═════ Supplied material ═════

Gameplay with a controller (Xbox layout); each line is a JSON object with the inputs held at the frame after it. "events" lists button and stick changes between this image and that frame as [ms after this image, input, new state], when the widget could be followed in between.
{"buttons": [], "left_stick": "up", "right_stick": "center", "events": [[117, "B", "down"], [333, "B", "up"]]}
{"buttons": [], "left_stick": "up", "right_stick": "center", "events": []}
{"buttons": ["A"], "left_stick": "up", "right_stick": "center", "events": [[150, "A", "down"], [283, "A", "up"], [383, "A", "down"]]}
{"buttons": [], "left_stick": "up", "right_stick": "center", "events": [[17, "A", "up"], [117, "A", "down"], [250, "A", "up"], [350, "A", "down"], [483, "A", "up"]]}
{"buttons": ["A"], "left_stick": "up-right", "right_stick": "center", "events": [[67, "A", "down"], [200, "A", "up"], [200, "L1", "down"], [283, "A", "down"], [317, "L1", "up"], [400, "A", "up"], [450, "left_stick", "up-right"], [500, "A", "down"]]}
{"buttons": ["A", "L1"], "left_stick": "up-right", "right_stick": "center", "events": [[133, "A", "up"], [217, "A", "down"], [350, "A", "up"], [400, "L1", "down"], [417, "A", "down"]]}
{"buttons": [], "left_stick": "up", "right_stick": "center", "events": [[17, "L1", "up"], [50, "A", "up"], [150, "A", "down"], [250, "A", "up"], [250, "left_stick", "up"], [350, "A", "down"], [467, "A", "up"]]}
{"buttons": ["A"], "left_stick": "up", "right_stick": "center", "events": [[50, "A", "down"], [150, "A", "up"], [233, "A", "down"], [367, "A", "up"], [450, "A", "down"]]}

═════

= Aim of the exercise =
Generate a verbatim printout of all the entries.

= Answer to this exercise =
Gameplay with a controller (Xbox layout); each line is a JSON object with the inputs held at the frame after it. "events" lists button and stick changes between this image and that frame as [ms after this image, input, new state], when the widget could be followed in between.
{"buttons": [], "left_stick": "up", "right_stick": "center", "events": [[117, "B", "down"], [333, "B", "up"]]}
{"buttons": [], "left_stick": "up", "right_stick": "center", "events": []}
{"buttons": ["A"], "left_stick": "up", "right_stick": "center", "events": [[150, "A", "down"], [283, "A", "up"], [383, "A", "down"]]}
{"buttons": [], "left_stick": "up", "right_stick": "center", "events": [[17, "A", "up"], [117, "A", "down"], [250, "A", "up"], [350, "A", "down"], [483, "A", "up"]]}
{"buttons": ["A"], "left_stick": "up-right", "right_stick": "center", "events": [[67, "A", "down"], [200, "A", "up"], [200, "L1", "down"], [283, "A", "down"], [317, "L1", "up"], [400, "A", "up"], [450, "left_stick", "up-right"], [500, "A", "down"]]}
{"buttons": ["A", "L1"], "left_stick": "up-right", "right_stick": "center", "events": [[133, "A", "up"], [217, "A", "down"], [350, "A", "up"], [400, "L1", "down"], [417, "A", "down"]]}
{"buttons": [], "left_stick": "up", "right_stick": "center", "events": [[17, "L1", "up"], [50, "A", "up"], [150, "A", "down"], [250, "A", "up"], [250, "left_stick", "up"], [350, "A", "down"], [467, "A", "up"]]}
{"buttons": ["A"], "left_stick": "up", "right_stick": "center", "events": [[50, "A", "down"], [150, "A", "up"], [233, "A", "down"], [367, "A", "up"], [450, "A", "down"]]}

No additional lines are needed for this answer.